Data in this exercise: Begin

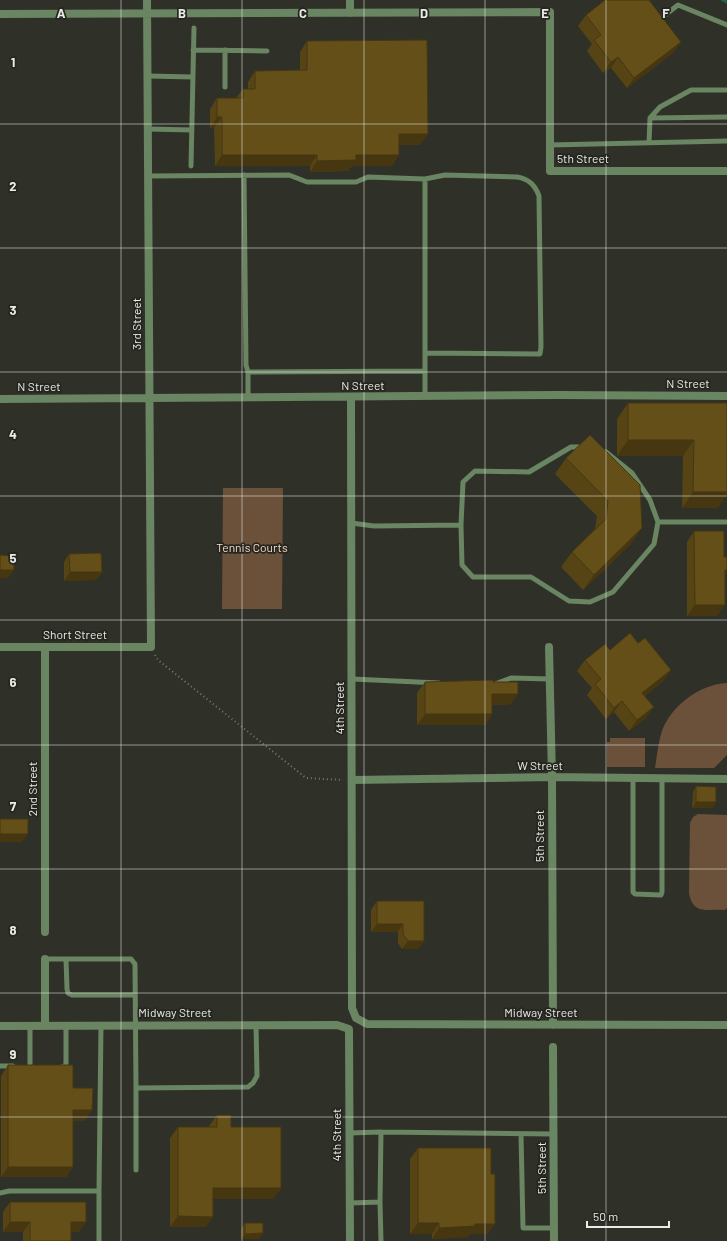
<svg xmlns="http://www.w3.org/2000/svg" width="727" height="1241" font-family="Barlow,sans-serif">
<rect width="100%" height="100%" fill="#2f3028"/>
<path fill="#6b513a" d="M223,488H283L282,609H222Z
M727,683V755L714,768H655C657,756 658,743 662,731C671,706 700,684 727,683Z
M610,738H645V767H607V742H610Z
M698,814L727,815V908L725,910C707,909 693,915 689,893L690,823L693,817Z"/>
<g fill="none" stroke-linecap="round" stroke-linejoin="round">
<path stroke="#22614a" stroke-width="3.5" d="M723,0L727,2"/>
<path stroke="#787972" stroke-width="2" stroke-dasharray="1 3" stroke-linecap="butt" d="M155,655L158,660L306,778L343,780"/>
<path stroke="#698561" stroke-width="5" d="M660,19L678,5L727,25
M193,50L267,51
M148,76L193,77
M225,87V50
M650,118L727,117
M148,129L192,130
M649,143L650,118L660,107L691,90H727
M550,145L727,141
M191,166L194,28
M244,175L246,365L248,372V398
M148,176L289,175L307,182H356L368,177L425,179L445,175L517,177C529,179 535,185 539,196L541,347L540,354L425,353V397
M425,179V353
M248,372L425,371
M606,452L632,473L650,500L658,522H727
M351,523L374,526L461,525L463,482L475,471L529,472L571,447H583
M461,525L462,565L473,577H531L569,601L590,602L613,592L654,544L658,522
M352,679L439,683
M495,684L511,678L550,679
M633,778V892L635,894L661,895L662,892V779
M45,959H131L135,964L136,1088L248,1087L253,1083L257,1076L256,1025
M66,959L67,989L68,993L72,995H135
M30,1026V1067
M0,1066H13
M61,1067H64L66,1064V1026
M136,1088V1170
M381,1132L554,1134
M349,1133L381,1132L380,1202
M521,1134L523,1228H554
M99,1191L101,1026
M0,1193L9,1191H99V1241
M350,1203L380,1202L381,1241"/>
<path stroke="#698561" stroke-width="8" d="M350,0V13
M0,14L550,12V171H727
M351,398L352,1008L356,1018L367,1024L727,1025
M0,399L558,395L727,396
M0,647H151L147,0
M45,647V932
M549,647L552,777L553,1025
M352,780L552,777L727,779
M0,1026L337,1025L349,1029L350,1241
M45,1026V959
M553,1047L554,1241"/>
</g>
<path fill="#564415" d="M586,15L681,42L673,53L627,88L611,68L603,73L587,51L592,44L578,26Z
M307,41L420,145H399L392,166H352L348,171L310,172V166H215L214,128H210V109L217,98H236L243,89H248V82L255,71L300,70V52Z
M628,403H727L718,508H682L683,456H617V419Z
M590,435L631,544L583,590L561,567L572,552L595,529L597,516L555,474L566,458Z
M694,531L724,557L725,577L717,616H687V542Z
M69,554L102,572L96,580L64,581V562Z
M638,643L671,670L663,681L645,696L646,718L629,731L614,712L606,719L587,695L592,688L577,671L585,660L610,650Z
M425,682H493L510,705H492V714L485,725H417V693Z
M696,786L716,802L712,808H692L693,792Z
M377,901L424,941L418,949H402L398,943V932H371V910Z
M8,1065L73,1088L85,1121H73V1167L66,1177H1V1076Z
M217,1115L231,1127L281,1188L273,1199H213V1217L205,1227H170V1138L178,1127H209V1126Z
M418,1148L491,1174L495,1224L487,1234H469L468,1237L432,1239V1234H410V1159Z
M10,1202L86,1222L78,1232H71V1241H23V1232H3V1212Z
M245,1223L259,1239H241V1229Z"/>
<path fill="#463711" d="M681,42L673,53L627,88L634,78Z
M618,57L611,68L603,73L611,62Z
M217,117H222L214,128H210Z
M399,134H428L420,145H392Z
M222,155H317L310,166H215Z
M356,155H399L392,166H352L348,171L310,172L317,161Z
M628,440H694L683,456H617Z
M693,492H727V495L718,508H682Z
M642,528L631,544L583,590L594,575Z
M0,570H14L8,578H0Z
M725,570H727V574L722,581Z
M70,572H102L96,580L64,581Z
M695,605H725L717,616H687Z
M671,670L663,681L635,704L642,693Z
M492,694H518L510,705H485Z
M622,701L614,712L606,719L614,708Z
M654,707L646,718L629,731L637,720Z
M425,714H492L485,725H417Z
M696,802H716L712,808H692Z
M0,834H28L22,842H0Z
M377,924H403L398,932H371Z
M408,941H424L418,949H402Z
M73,1110H92L85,1121H66Z
M8,1167H73L66,1177H1Z
M213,1188H281L273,1199H205Z
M178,1216L213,1217L205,1227H170Z
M10,1222H30L23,1232H3Z
M71,1222H86L78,1232H64Z
M418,1223H439L432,1234H410Z
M475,1224H495L487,1234H469L468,1237L432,1239L439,1228Z
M263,1233L259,1239H241L245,1234Z"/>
<path fill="#644f18" stroke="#463711" d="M605,0H649L681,42L634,78L618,57L611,62L594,40L601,35L586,15Z
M427,40L428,134H399V155H356V160L317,161V155H222V117H217V98H243V89H255V71L307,70V41Z
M628,403H727V492H693L694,440H628Z
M590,435L640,485L642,528L594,575L572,552L606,519L608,501L566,458Z
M694,531H724V557H727V570H725V605H695Z
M101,553L102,572H70L69,554Z
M0,555L14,556V570H0Z
M630,633L638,643L645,638L671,670L642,693L654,707L637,720L622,701L614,708L595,684L601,679L585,660L605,644L610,650Z
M493,680V682H518V694H492V714H425V682Z
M696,786L716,787V802H696Z
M0,819H28V834H0Z
M377,901H424V941H408L403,934V924H377Z
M8,1065H73V1088H93L92,1110H73V1167H8Z
M217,1115H231V1127H281V1188H213V1217L178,1216V1127H217Z
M418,1148H491V1174H495V1224H475V1226L439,1228V1223H418Z
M10,1202H86V1222H71V1241H30V1222H10Z
M245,1223H263V1233L245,1234Z"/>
<path fill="none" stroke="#eaebe6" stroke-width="1" stroke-opacity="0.55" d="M121,0V1241M242,0V1241M364,0V1241M485,0V1241M606,0V1241M0,124H727M0,248H727M0,372H727M0,496H727M0,620H727M0,745H727M0,869H727M0,993H727M0,1117H727"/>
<g text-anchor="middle" stroke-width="3.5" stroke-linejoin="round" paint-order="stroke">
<g font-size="12" fill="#eaebe6" stroke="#25261f">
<text x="583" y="163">5th Street</text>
<text transform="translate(137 324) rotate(-90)" y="4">3rd Street</text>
<text x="688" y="388">N Street</text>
<text x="363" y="390">N Street</text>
<text x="39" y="391">N Street</text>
<text x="75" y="639">Short Street</text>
<text transform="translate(340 708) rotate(-90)" y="4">4th Street</text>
<text x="540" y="770">W Street</text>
<text transform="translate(33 789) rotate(-90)" y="4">2nd Street</text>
<text transform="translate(540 836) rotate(-90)" y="4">5th Street</text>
<text x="175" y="1017">Midway Street</text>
<text x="541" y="1017">Midway Street</text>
<text transform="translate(337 1135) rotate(-90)" y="4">4th Street</text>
<text transform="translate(542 1168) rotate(-90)" y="4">5th Street</text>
</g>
<g font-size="12" fill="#f5dac4" stroke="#25261f">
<text x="252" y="552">Tennis Courts</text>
</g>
</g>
<g font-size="13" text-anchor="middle" font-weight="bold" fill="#eaebe6" stroke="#25261f" stroke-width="3.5" stroke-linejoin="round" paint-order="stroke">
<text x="61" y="18">A</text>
<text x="182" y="18">B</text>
<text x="303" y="18">C</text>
<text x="424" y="18">D</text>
<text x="545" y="18">E</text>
<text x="666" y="18">F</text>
<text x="13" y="67">1</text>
<text x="13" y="191">2</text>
<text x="13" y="315">3</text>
<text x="13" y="439">4</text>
<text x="13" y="563">5</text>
<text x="13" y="687">6</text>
<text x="13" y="811">7</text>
<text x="13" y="935">8</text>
<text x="13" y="1059">9</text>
</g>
<path d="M587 1221v6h82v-6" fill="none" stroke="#eaebe6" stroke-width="2"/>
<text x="593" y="1221" font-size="12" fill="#eaebe6" stroke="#25261f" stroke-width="3" paint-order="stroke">50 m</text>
</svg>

Data in this exercise: End

In the listing above, find the line containing "M727,683V755L714,768H655C657,756 658,743 662,731C671,706" and the line containing "M495,684L511,678L550,679", then quote both, plus every line between them, exactly as written.

**Exercise solution:**
M727,683V755L714,768H655C657,756 658,743 662,731C671,706 700,684 727,683Z
M610,738H645V767H607V742H610Z
M698,814L727,815V908L725,910C707,909 693,915 689,893L690,823L693,817Z"/>
<g fill="none" stroke-linecap="round" stroke-linejoin="round">
<path stroke="#22614a" stroke-width="3.5" d="M723,0L727,2"/>
<path stroke="#787972" stroke-width="2" stroke-dasharray="1 3" stroke-linecap="butt" d="M155,655L158,660L306,778L343,780"/>
<path stroke="#698561" stroke-width="5" d="M660,19L678,5L727,25
M193,50L267,51
M148,76L193,77
M225,87V50
M650,118L727,117
M148,129L192,130
M649,143L650,118L660,107L691,90H727
M550,145L727,141
M191,166L194,28
M244,175L246,365L248,372V398
M148,176L289,175L307,182H356L368,177L425,179L445,175L517,177C529,179 535,185 539,196L541,347L540,354L425,353V397
M425,179V353
M248,372L425,371
M606,452L632,473L650,500L658,522H727
M351,523L374,526L461,525L463,482L475,471L529,472L571,447H583
M461,525L462,565L473,577H531L569,601L590,602L613,592L654,544L658,522
M352,679L439,683
M495,684L511,678L550,679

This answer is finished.